Solve $\lim_{n\to +\infty}\frac{n!2^n}{n^n}$

Question

I tried to solve this limit with the ratio criteria: $$\lim_{n\to +\infty} \frac{a_{n+1}}{a_n},\text{ then }\lim_{n\to +\infty}\frac{(n+1)!\space2^{n+1}}{(n+1)^{n+1}}\frac{n^n}{n!\space2^n} \iff \lim_{x\to +\infty}\frac{2\space n^n}{(n+1)^n}.$$ I know that $(n+1)^n =\displaystyle \sum_{i=0}^{n}\binom{n}{i}n^{n-i}$.

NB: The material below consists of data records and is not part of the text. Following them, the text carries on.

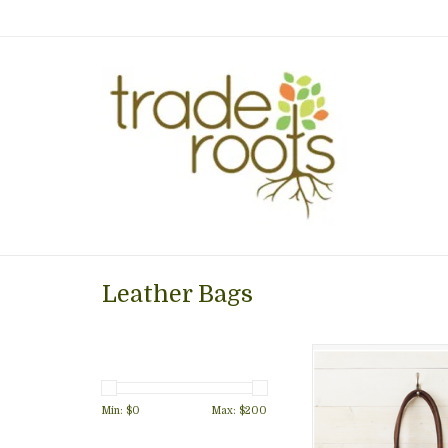
Leather Bags
Dark, rich brown l
paired with antiqu
hardware to create 
Min: $
0
Max: $
200
handbag roomy enou
your necessary 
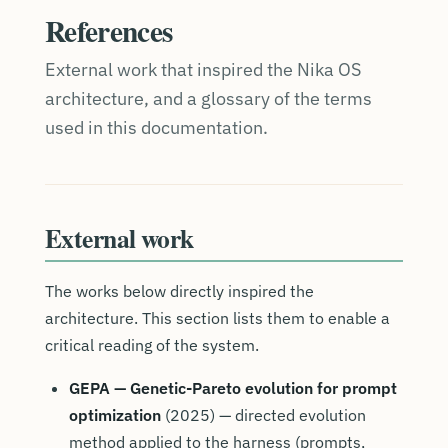
References
External work that inspired the Nika OS
architecture, and a glossary of the terms
used in this documentation.
External work
The works below directly inspired the
architecture. This section lists them to enable a
critical reading of the system.
GEPA — Genetic-Pareto evolution for prompt
optimization
(2025) — directed evolution
method applied to the harness (prompts,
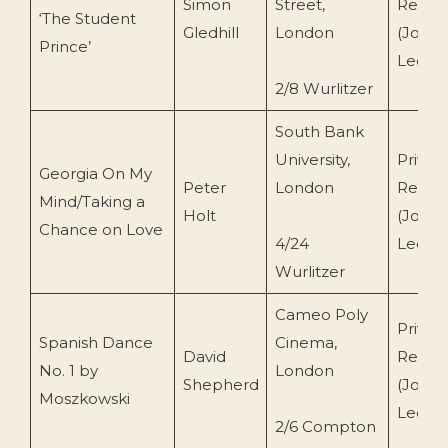
Simon
Street,
Recor
‘The Student
Gledhill
London
(John
Prince’
Leemi
2/8 Wurlitzer
South Bank
University,
Privat
Georgia On My
Peter
London
Recor
Mind/Taking a
Holt
(John
Chance on Love
4/24
Leemi
Wurlitzer
Cameo Poly
Privat
Spanish Dance
Cinema,
David
Recor
No. 1 by
London
Shepherd
(John
Moszkowski
Leemi
2/6 Compton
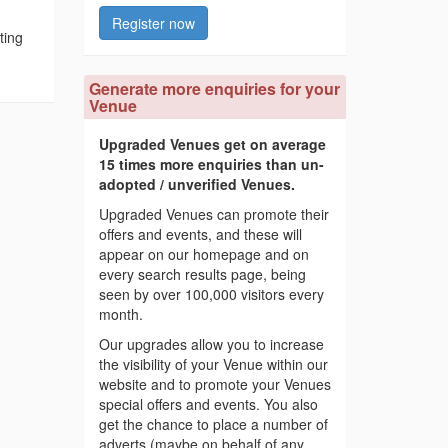
Register now
ting
Generate more enquiries for your
Venue
Upgraded Venues get on average
15 times more enquiries than un-
adopted / unverified Venues.
Upgraded Venues can promote their
offers and events, and these will
appear on our homepage and on
every search results page, being
seen by over 100,000 visitors every
month.
Our upgrades allow you to increase
the visibility of your Venue within our
website and to promote your Venues
special offers and events. You also
get the chance to place a number of
adverts (maybe on behalf of any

So I can write this sum as $n^n(1+\binom{n}{1}\frac{1}{n}+.....)$. So I obtain $\displaystyle \lim_{n\to +\infty} \frac{2\space n^n}{n^n(1+\binom{n}{1}\frac{1}{n}+.....)} = 2$, and the limit is $+\infty$. But when I checked the result on Wolfram I realised that is wrong.

Can somebody help me?

Answer 1

Hint:

$$\dfrac{2^{n+1}(n+1)! n^n}{(n+1)^{n+1}2^n n!} =\dfrac2{\left(1+\dfrac1n\right)^n}$$

Use About $\lim \left(1+\frac {x}{n}\right)^n$

Answer 2

It seems you are mixing up concepts. Do you want to calculate the limit: $$\lim_\limits{n\to\infty} \frac{n!2^n}{n^n}=0$$ or check the convergence of the series (using ratio test): $$\sum_{n=1}^{\infty} \frac{n!2^n}{n^n}?$$ Note: $$\lim_\limits{n\to\infty} \frac{2n^n}{(n+1)^n}=\frac{2}{\lim_\limits{n\to\infty} \left(1+\frac{1}{n}\right)^n}=\frac{2}{e}<1.$$